Normal Distributions One particularly important class of density curves are the Normal curves, which describe Normal distributions. • All Normal curves have the same shape: symmetric, single-peaked, and bell-shaped • Any specific Normal curve is completely described by giving its mean µ and its standard deviation σ.
Normal Distributions • A Normal distribution is described by a Normal density curve. Any particular Normal distribution is completely specified by two numbers: its mean µ and standard deviation σ. • The mean of a Normal distribution is the center of the symmetric Normal curve. • The standard deviation is the distance from the center to the change-of-curvature points on either side. • We abbreviate the Normal distribution with mean µ and standard deviation σ as N(µ,σ).
The 68-95-99.7 Rule Although there are many Normal curves, they all have properties in common. • The 68-95-99.7 Rule • In the Normal distribution with mean µ and standard deviation σ: • Approximately 68% of the observations fall within σ of µ. • Approximately 95% of the observations fall within 2σ of µ. • Approximately 99.7% of the observations fall within 3σ of µ.
Examples: • The distribution of heights of adult American men is approximately normal with mean 69 inches and standard deviation 2.5 inches. • Draw a normal curve on which this mean and standard deviation are correctly located.
Use the “68-95-99.7% Rule” to answer the following questions: • What percent of men are taller than 74 inches? • Between what heights do the middle 95% of men fall? • What percent of men are shorter than 66.5 inches? • A height of 71.5 inches corresponds to what percentile of adult male American heights?
1. Items produced by a manufacturing process are supposed to weight 90 grams. The manufacturing process is such, however, that there is variability in the items produced and they do not all weigh exactly 90 grams. The distribution of weights can be approximated by a normal distribution with mean 90 grams and a standard deviation of 1 gram. Using the 68-95-99.7 rule, what percentage of the will either weigh less than 87 grams or more than 93 grams?

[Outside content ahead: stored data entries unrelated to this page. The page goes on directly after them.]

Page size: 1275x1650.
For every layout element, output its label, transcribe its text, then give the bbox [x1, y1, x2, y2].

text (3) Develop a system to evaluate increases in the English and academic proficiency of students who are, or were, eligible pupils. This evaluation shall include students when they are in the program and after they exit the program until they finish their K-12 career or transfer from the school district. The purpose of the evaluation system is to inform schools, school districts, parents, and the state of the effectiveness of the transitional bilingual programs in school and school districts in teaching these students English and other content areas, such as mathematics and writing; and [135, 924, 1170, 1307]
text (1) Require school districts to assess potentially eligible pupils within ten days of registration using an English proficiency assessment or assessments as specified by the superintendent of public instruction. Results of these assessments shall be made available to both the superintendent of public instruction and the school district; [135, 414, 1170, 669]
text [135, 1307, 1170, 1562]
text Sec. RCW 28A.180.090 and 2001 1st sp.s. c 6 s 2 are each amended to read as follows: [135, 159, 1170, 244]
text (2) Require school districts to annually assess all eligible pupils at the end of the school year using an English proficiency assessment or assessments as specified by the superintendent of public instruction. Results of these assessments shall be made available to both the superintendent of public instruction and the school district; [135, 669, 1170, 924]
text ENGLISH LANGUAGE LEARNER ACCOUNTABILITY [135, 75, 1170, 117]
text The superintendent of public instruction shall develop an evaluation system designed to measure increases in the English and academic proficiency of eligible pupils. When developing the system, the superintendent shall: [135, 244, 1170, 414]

2. The time to complete a standardized exam is approximately normal with a mean of 70 minutes and a standard deviation of 10 minutes. Using the 68-95-99.7 rule, what percentage of students will complete the exam in under an hour?

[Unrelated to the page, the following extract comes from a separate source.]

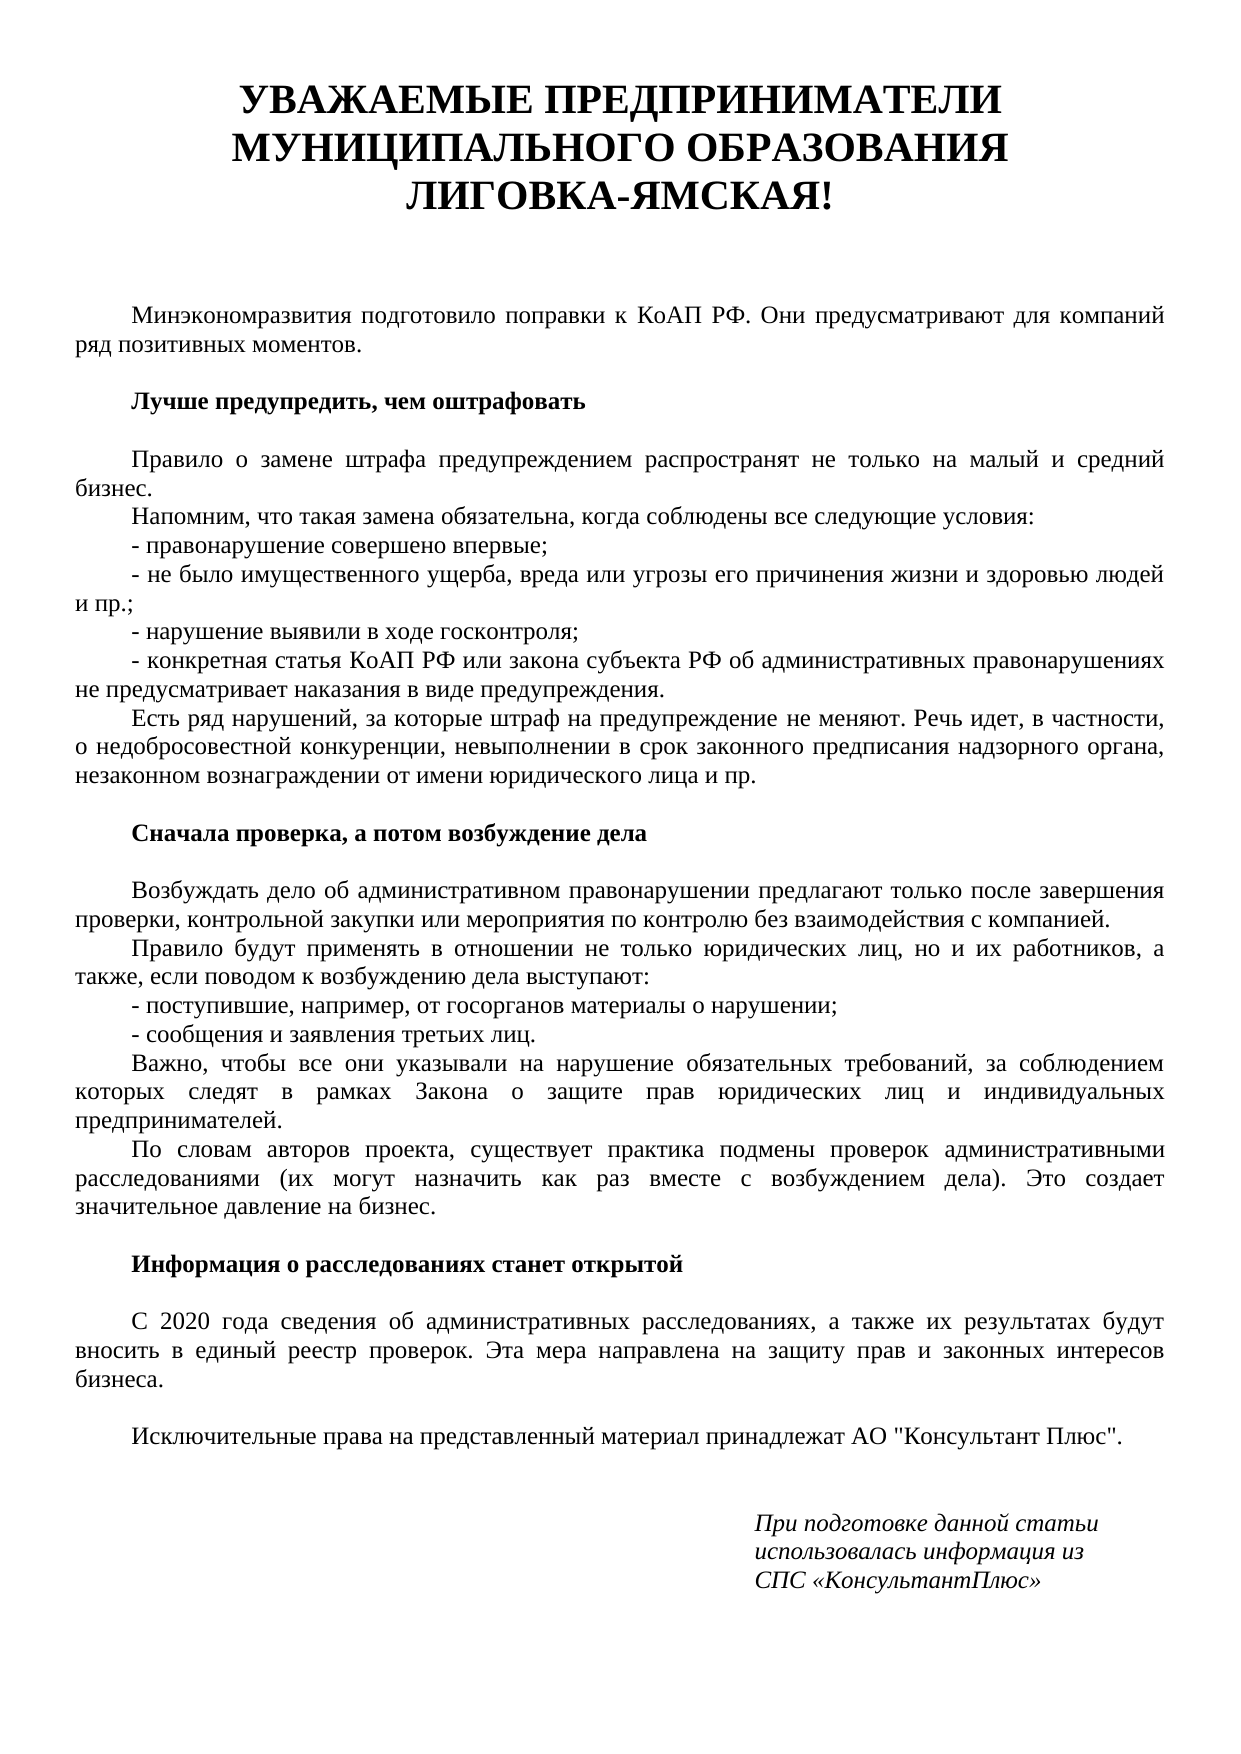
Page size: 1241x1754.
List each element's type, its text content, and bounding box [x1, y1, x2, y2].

3. Guzzlers? Environmental Protection agency (EPA) fuel economy estimates for automobile models tested recently predicted a mean of 24.8 mpg and a standard deviation of 6.2 mpg for highway driving. Assume the Normal model can be applied. a) Draw the model for auto fuel economy. Clearly label it showing what the Empirical Rule predicts about mpg. b) In what interval would you expect the central 68% of all autos to be found? c) About what percent of autos should get more than 31 mpg? d) About what percent of cars should get between 31 and 37 mpg? e) Describe the gas mileage of the worst 2.5% of all cars.